Required action: The response has to reproduce all entries exactly while excluding their pictures.

Dataset items:
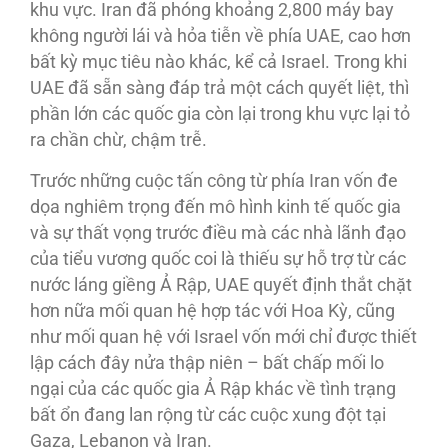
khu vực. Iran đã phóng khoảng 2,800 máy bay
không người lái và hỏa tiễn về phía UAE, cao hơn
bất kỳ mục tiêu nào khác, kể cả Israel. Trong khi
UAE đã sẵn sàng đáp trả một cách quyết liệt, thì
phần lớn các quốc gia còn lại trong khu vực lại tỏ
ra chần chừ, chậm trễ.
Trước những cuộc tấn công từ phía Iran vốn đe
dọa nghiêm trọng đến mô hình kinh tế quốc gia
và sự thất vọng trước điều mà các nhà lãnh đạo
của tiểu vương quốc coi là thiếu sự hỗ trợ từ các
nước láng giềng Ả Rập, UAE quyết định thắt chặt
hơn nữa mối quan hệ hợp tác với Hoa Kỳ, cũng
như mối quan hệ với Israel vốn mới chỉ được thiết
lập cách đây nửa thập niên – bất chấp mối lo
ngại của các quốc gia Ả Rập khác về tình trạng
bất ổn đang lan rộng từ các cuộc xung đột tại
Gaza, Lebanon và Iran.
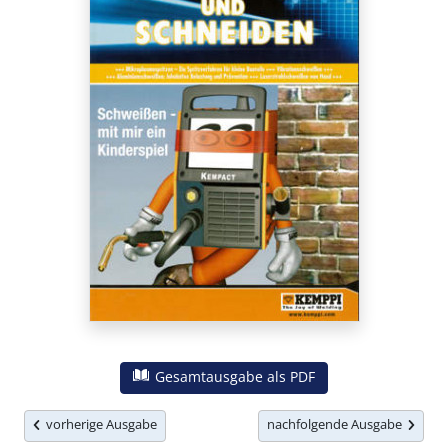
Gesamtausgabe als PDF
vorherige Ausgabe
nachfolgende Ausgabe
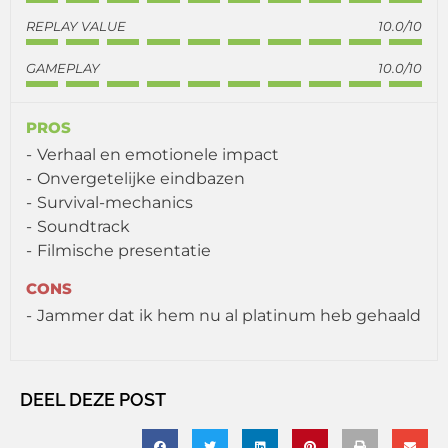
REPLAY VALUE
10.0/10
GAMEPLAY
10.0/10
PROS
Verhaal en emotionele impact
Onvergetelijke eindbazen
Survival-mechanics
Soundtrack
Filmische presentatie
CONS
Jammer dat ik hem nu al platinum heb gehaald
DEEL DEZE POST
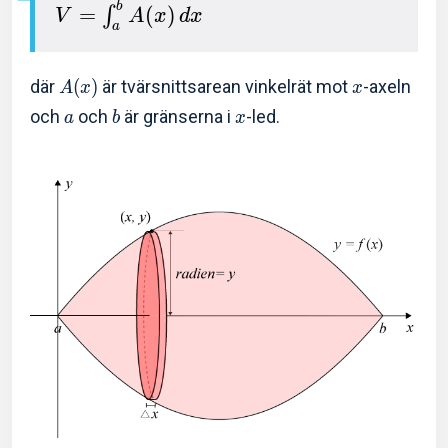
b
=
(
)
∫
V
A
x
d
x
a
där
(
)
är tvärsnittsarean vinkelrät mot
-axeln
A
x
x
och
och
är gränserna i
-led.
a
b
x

The answer:
khu vực. Iran đã phóng khoảng 2,800 máy bay
không người lái và hỏa tiễn về phía UAE, cao hơn
bất kỳ mục tiêu nào khác, kể cả Israel. Trong khi
UAE đã sẵn sàng đáp trả một cách quyết liệt, thì
phần lớn các quốc gia còn lại trong khu vực lại tỏ
ra chần chừ, chậm trễ.
Trước những cuộc tấn công từ phía Iran vốn đe
dọa nghiêm trọng đến mô hình kinh tế quốc gia
và sự thất vọng trước điều mà các nhà lãnh đạo
của tiểu vương quốc coi là thiếu sự hỗ trợ từ các
nước láng giềng Ả Rập, UAE quyết định thắt chặt
hơn nữa mối quan hệ hợp tác với Hoa Kỳ, cũng
như mối quan hệ với Israel vốn mới chỉ được thiết
lập cách đây nửa thập niên – bất chấp mối lo
ngại của các quốc gia Ả Rập khác về tình trạng
bất ổn đang lan rộng từ các cuộc xung đột tại
Gaza, Lebanon và Iran.
Gesamtausgabe als PDF
vorherige Ausgabe
nachfolgende Ausgabe
REPLAY VALUE
10.0/10
GAMEPLAY
10.0/10
PROS
Verhaal en emotionele impact
Onvergetelijke eindbazen
Survival-mechanics
Soundtrack
Filmische presentatie
CONS
Jammer dat ik hem nu al platinum heb gehaald
DEEL DEZE POST
b
=
(
)
∫
V
A
x
d
x
a
där
(
)
är tvärsnittsarean vinkelrät mot
-axeln
A
x
x
och
och
är gränserna i
-led.
a
b
x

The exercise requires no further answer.